--- Assignment ---
Once you find the line with "G01X11119Y3063D02*" in the entries below, return exactly every line from it through the line with "G01X35989Y6781D01*".

--- Data for analysis ---
· · · · · · ·

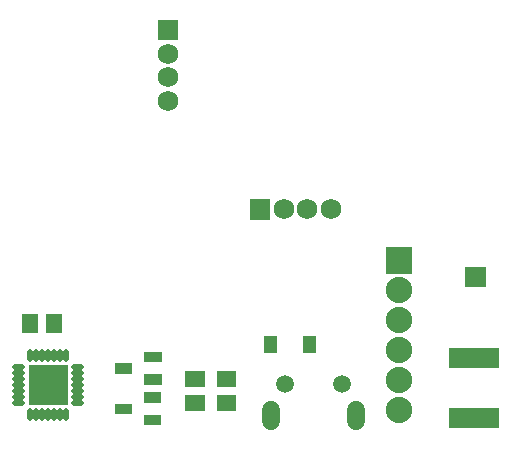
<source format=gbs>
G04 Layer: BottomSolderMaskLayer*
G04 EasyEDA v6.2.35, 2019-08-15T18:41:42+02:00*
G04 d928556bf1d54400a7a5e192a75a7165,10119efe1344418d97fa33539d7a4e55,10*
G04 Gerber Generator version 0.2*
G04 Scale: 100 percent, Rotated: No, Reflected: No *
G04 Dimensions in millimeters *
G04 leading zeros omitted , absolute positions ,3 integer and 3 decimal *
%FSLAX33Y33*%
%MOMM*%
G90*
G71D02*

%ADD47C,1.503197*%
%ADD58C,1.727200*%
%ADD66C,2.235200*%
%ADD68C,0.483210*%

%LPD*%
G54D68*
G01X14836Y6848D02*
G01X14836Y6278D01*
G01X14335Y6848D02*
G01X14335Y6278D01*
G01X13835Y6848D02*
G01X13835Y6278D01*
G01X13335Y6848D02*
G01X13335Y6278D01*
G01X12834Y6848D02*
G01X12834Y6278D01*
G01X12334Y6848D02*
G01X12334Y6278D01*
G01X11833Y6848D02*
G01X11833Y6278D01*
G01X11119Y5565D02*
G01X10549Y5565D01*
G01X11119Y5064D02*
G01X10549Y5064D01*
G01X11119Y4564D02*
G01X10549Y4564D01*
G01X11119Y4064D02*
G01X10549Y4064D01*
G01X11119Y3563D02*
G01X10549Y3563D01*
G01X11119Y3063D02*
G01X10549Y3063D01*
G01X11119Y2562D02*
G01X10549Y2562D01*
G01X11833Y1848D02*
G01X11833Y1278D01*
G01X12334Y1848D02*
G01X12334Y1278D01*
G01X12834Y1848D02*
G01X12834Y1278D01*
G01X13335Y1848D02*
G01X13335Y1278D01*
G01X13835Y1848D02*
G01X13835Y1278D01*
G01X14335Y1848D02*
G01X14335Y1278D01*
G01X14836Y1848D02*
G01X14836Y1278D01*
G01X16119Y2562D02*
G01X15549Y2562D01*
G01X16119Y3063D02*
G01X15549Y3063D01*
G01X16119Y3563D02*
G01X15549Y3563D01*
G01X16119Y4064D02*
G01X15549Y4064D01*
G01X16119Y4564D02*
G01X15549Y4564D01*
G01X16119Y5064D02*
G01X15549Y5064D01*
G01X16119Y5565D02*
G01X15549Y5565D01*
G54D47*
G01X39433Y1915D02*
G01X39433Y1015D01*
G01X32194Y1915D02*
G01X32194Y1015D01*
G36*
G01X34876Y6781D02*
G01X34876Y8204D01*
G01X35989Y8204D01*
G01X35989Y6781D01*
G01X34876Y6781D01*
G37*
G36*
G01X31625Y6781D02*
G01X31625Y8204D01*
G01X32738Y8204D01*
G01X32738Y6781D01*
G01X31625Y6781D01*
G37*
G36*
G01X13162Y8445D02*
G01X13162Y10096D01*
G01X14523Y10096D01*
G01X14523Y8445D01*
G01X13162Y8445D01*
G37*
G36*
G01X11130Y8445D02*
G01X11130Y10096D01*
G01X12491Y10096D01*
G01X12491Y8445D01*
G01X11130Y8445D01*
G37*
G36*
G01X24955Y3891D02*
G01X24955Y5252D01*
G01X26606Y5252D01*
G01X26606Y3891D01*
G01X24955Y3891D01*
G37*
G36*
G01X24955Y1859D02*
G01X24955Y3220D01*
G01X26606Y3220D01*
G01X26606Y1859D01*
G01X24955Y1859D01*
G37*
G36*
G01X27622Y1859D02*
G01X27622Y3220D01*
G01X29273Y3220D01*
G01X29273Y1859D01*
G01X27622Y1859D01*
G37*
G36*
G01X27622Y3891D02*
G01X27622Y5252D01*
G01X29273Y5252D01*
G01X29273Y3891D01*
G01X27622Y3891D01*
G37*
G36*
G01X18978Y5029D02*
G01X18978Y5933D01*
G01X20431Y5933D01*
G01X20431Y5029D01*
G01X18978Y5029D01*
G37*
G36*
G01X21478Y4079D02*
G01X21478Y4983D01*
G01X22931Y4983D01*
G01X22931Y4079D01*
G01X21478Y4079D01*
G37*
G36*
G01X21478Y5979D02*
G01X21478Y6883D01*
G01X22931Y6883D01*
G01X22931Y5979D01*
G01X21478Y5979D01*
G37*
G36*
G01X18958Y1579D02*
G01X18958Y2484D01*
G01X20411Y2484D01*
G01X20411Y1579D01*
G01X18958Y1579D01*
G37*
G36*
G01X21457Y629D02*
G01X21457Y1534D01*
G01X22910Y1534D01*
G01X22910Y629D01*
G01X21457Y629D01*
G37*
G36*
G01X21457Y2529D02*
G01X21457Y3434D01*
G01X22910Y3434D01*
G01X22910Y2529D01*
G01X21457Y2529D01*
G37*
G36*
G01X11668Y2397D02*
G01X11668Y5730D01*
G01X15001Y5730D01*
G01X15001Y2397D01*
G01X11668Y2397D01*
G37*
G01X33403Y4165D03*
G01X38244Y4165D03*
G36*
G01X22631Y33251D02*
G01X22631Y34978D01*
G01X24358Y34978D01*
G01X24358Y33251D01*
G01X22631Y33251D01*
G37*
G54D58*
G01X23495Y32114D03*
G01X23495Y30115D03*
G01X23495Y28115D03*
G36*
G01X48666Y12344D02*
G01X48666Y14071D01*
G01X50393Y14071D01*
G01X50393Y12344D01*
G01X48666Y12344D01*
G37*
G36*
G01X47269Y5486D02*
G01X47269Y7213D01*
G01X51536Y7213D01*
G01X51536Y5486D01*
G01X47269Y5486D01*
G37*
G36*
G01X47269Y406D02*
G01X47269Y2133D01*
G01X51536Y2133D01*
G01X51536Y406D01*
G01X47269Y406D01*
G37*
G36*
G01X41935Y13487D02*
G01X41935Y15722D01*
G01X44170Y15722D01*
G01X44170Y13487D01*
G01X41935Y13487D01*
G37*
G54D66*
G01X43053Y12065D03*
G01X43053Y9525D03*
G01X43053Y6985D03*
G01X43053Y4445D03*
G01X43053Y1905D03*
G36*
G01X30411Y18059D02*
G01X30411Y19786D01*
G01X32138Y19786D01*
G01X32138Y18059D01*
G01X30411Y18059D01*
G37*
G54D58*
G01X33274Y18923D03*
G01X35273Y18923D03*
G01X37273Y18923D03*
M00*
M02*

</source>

· · · · · · ·

--- Exercise response ---
G01X11119Y3063D02*
G01X10549Y3063D01*
G01X11119Y2562D02*
G01X10549Y2562D01*
G01X11833Y1848D02*
G01X11833Y1278D01*
G01X12334Y1848D02*
G01X12334Y1278D01*
G01X12834Y1848D02*
G01X12834Y1278D01*
G01X13335Y1848D02*
G01X13335Y1278D01*
G01X13835Y1848D02*
G01X13835Y1278D01*
G01X14335Y1848D02*
G01X14335Y1278D01*
G01X14836Y1848D02*
G01X14836Y1278D01*
G01X16119Y2562D02*
G01X15549Y2562D01*
G01X16119Y3063D02*
G01X15549Y3063D01*
G01X16119Y3563D02*
G01X15549Y3563D01*
G01X16119Y4064D02*
G01X15549Y4064D01*
G01X16119Y4564D02*
G01X15549Y4564D01*
G01X16119Y5064D02*
G01X15549Y5064D01*
G01X16119Y5565D02*
G01X15549Y5565D01*
G54D47*
G01X39433Y1915D02*
G01X39433Y1015D01*
G01X32194Y1915D02*
G01X32194Y1015D01*
G36*
G01X34876Y6781D02*
G01X34876Y8204D01*
G01X35989Y8204D01*
G01X35989Y6781D01*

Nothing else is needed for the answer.